Unveiling Prior-data Fitted Networks on Causal Effect Estimation: Pre-training or Finetuning?
Abstract
Amortized causal inference via Prior-data Fitted Networks (PFNs) has emerged as a promising paradigm, enabling zero-shot estimation of causal effects without the need for dataset-specific model tuning. However, the principled effectiveness of unified pre-training across general interventional regimes remains an underexplored question. In this paper, we investigate interventions on subsets of variables within Structural Causal Models (SCMs) and identify a fundamental theoretical limitation of current pre-training approaches.
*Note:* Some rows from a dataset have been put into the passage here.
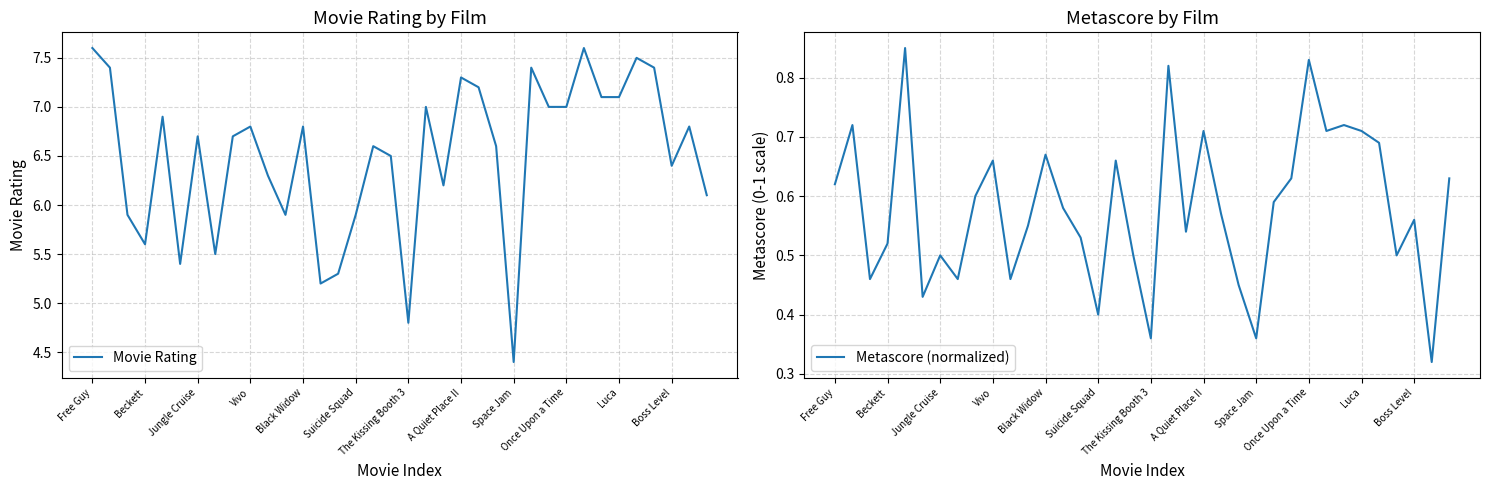

How many interior local peaks does the Movie Rating series have?

11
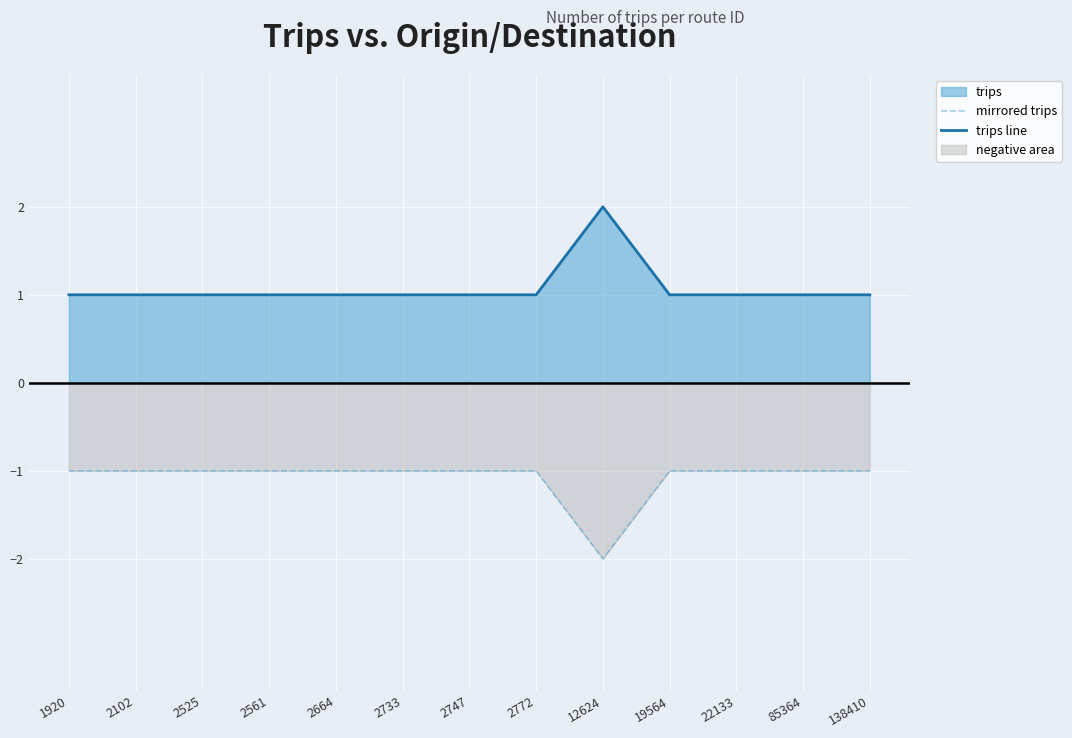

True or false: trips line and mirrored trips cross at least once.

False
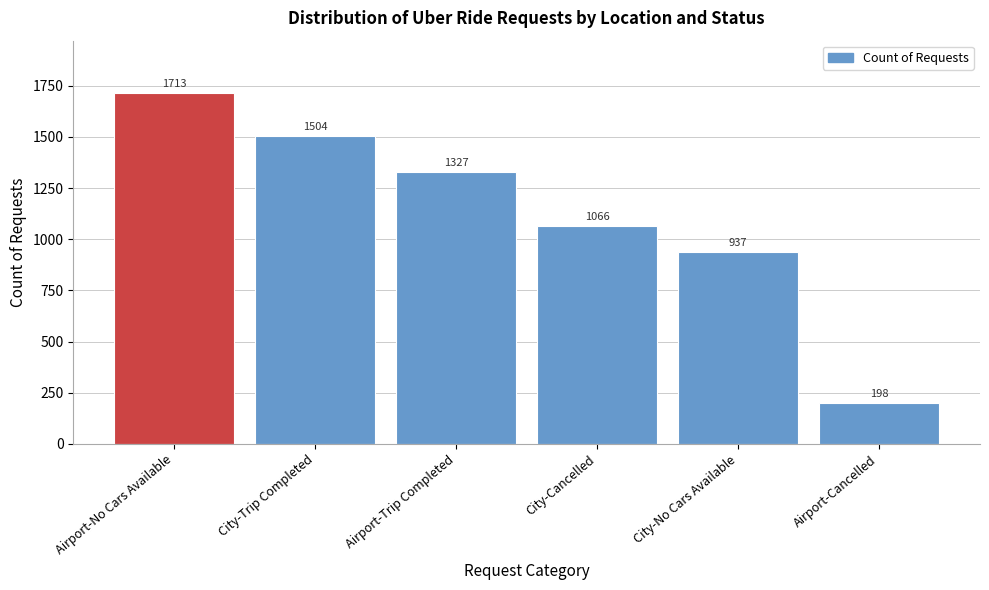

Reading left to right, extract all data points from this chart.

1713	1504	1327	1066	937	198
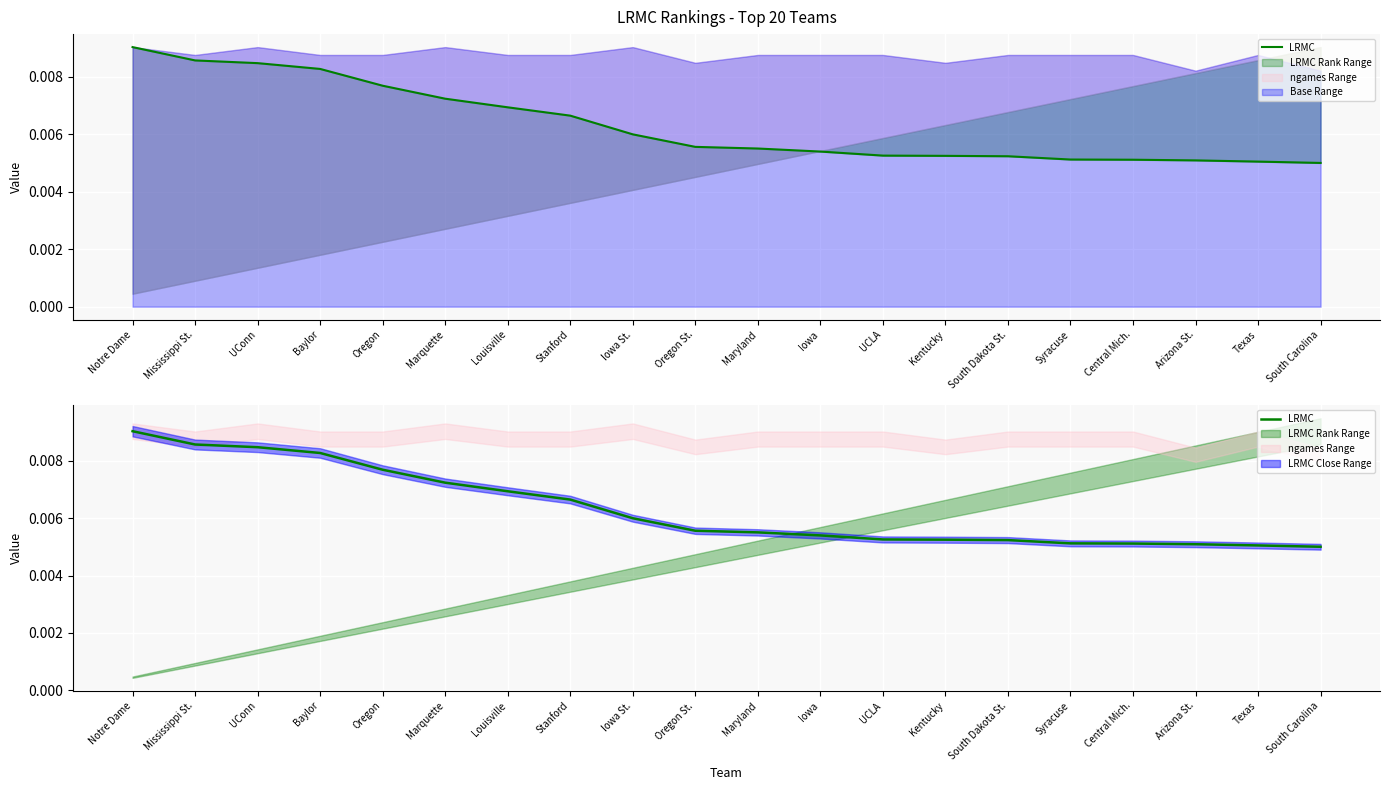

Between Oregon St. and Marquette, which is larger?

Marquette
Theoretically, we prove that a single observational SCM induces an exponentially large space of interventional distributions, resulting in a phenomenon we term prior uncoverage. Consequently, this uncoverage yields a mismatch between the learned meta-prior and the true grounding prior, leading to unavoidable posterior inconsistency and estimation bias. To address this, we posit that fine-tuning is a fundamental necessity and propose a target-specific strategy named Point-Wise Interventional Fine-tuning (PWF), enabling the local generalization property. We further scale this approach via Meta-Sampling Fine-tuning (MSF) from a budgeted active learning perspective, thereby achieving uniform generalization on any interventional distribution.